I have a 89' Jeep Cherokee and it will be retired from plowing and want to put a lift on it. They always ask what kind of axel, just wondering if you guys know what it has stock or what I can look for to distinguish it from a Dana 35 or a Chrysler 8 1/4'' axel. Thanks


----------



## JeepTJ (Nov 4, 2006)

JeepPlow18;388737 said:


> I have a 89' Jeep Cherokee and it will be retired from plowing and want to put a lift on it. They always ask what kind of axel, just wondering if you guys know what it has stock or what I can look for to distinguish it from a Dana 35 or a Chrysler 8 1/4'' axel. Thanks


My 01 XJ has a 29 spline, 8.25 Chrysler. Try this link for photos of different Jeep axles.
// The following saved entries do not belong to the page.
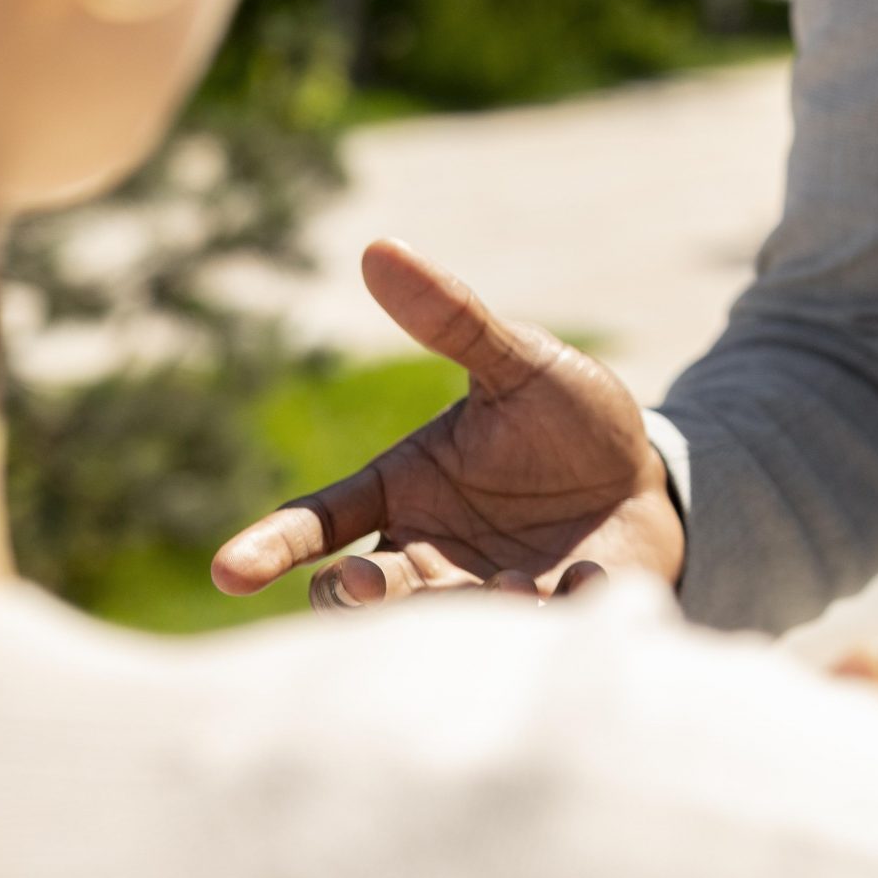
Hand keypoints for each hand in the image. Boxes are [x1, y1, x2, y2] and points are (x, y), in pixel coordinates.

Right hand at [210, 239, 685, 606]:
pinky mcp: (546, 620)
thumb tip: (379, 248)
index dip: (269, 547)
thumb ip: (455, 321)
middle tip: (365, 583)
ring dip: (456, 609)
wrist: (649, 478)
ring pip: (437, 621)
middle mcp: (426, 553)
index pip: (315, 523)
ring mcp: (481, 596)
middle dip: (355, 594)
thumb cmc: (568, 422)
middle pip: (359, 591)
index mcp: (401, 491)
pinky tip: (581, 579)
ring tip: (507, 584)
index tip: (228, 571)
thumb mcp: (518, 365)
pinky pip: (534, 630)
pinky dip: (551, 611)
http://www.yuccaman.com/jeep/gear1.html

Fran


----------



## JeepPlow18 (Sep 4, 2006)

JeepTJ;388773 said:


> My 01 XJ has a 29 spline, 8.25 Chrysler. Try this link for photos of different Jeep axles.
> 
> http://www.yuccaman.com/jeep/gear1.html
> 
> Fran


Thank you that made all the difference. :bluebounc


----------



## snow problem (Mar 19, 2007)

JeepPlow18, wondering why your puting the jeep to rest as far as plowing. I have a 1999 cherokee as well a a 2001 chevy HD. I do all of my res.drives with the cherokee, haven't use the HD in two years.


----------



## JeepPlow18 (Sep 4, 2006)

Im in to mostly commercial. I love the truck and will still use it for offroading purposes but its just not heavy enough to plow big lots.


----------



## NICHOLS LANDSCA (Sep 15, 2007)

What will you be doing with the plow?


EDIT: just noticed how old this post was, sorry


----------